===== Dataset excerpts

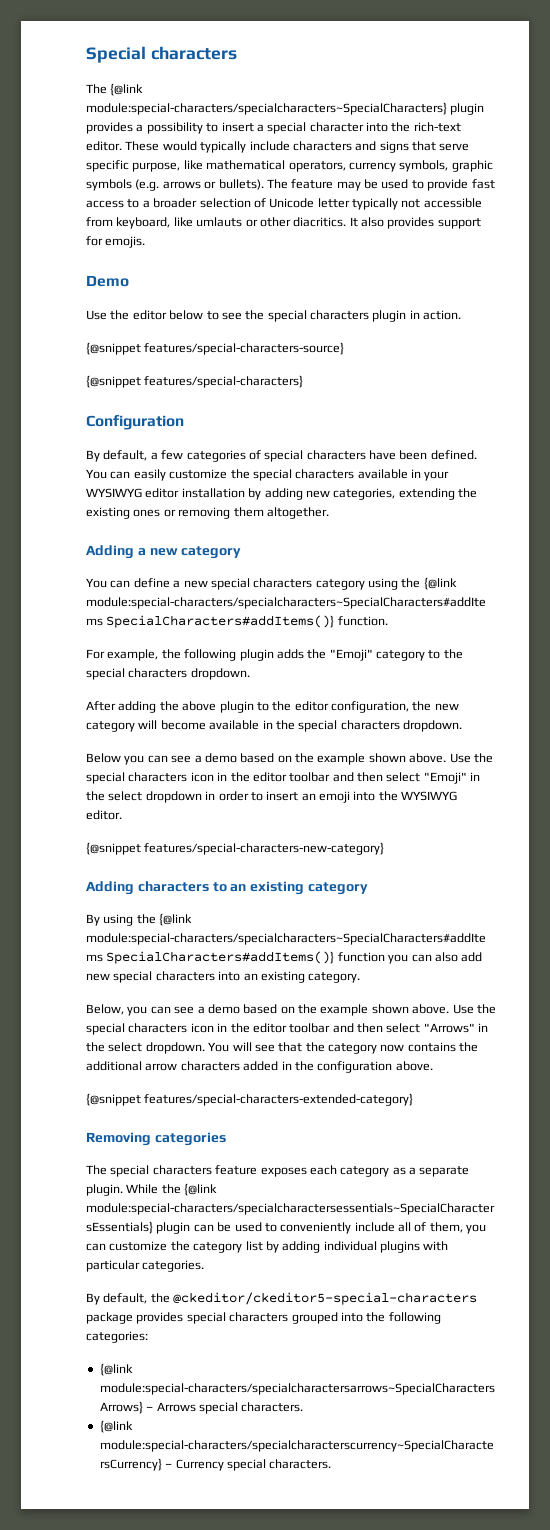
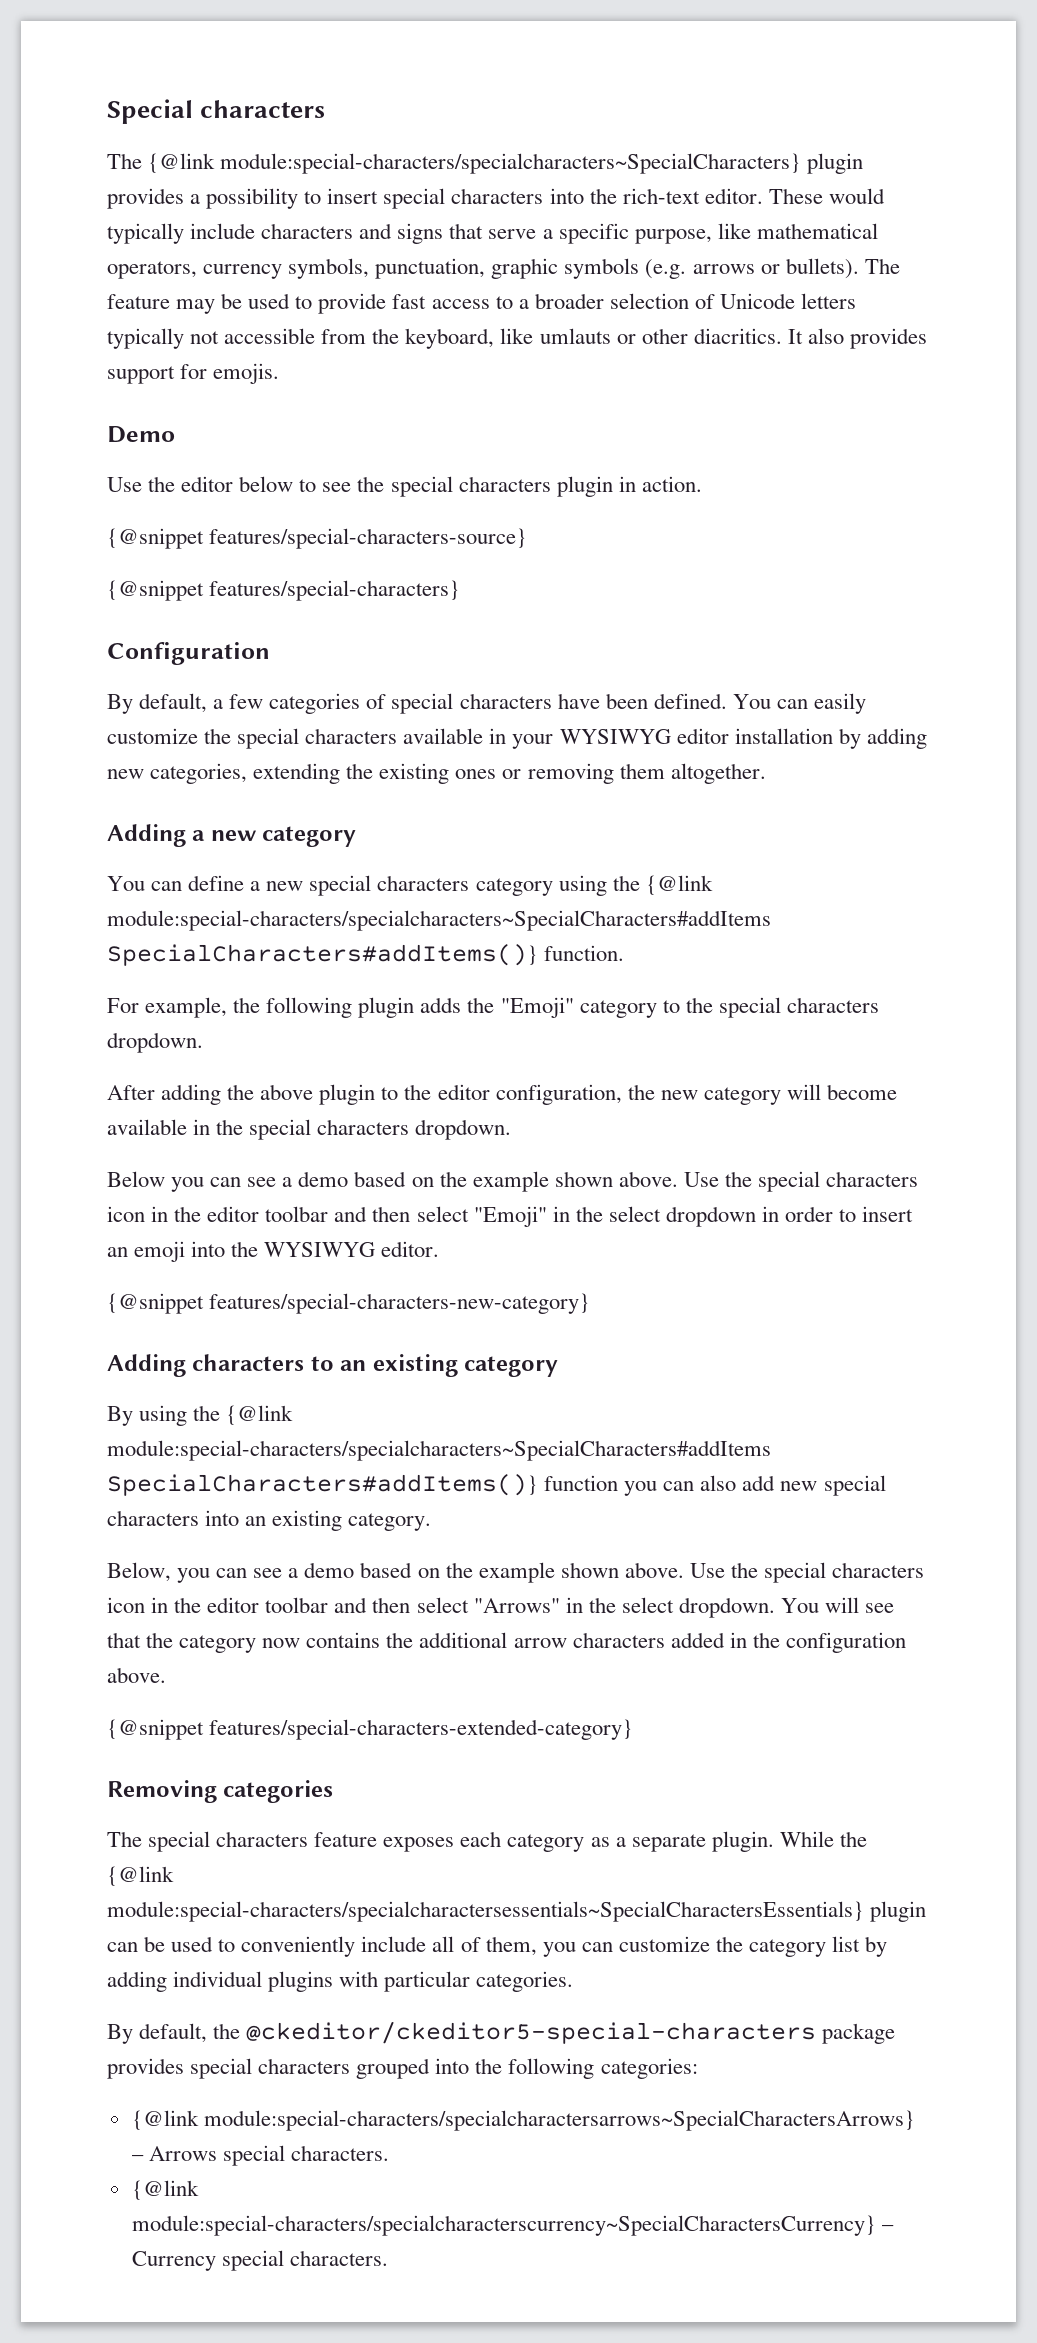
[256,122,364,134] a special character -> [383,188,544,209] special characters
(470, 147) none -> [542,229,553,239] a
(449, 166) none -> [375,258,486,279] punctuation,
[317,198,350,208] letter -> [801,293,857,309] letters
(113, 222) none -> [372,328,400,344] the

==========
===== Dataset excerpts

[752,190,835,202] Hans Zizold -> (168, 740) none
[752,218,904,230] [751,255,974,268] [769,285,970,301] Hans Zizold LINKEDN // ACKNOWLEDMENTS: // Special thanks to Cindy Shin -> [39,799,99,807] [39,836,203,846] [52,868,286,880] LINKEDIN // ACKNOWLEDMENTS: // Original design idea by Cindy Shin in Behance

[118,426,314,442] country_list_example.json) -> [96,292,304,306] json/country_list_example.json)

==========

What you need to do
Look above for the line holding "(449, 166) none" and the line holding "(113, 222) none -> [372,328,400,344] the". Retype both, and every line between them, word for word and nothing else.

Output of the task
(449, 166) none -> [375,258,486,279] punctuation,
[317,198,350,208] letter -> [801,293,857,309] letters
(113, 222) none -> [372,328,400,344] the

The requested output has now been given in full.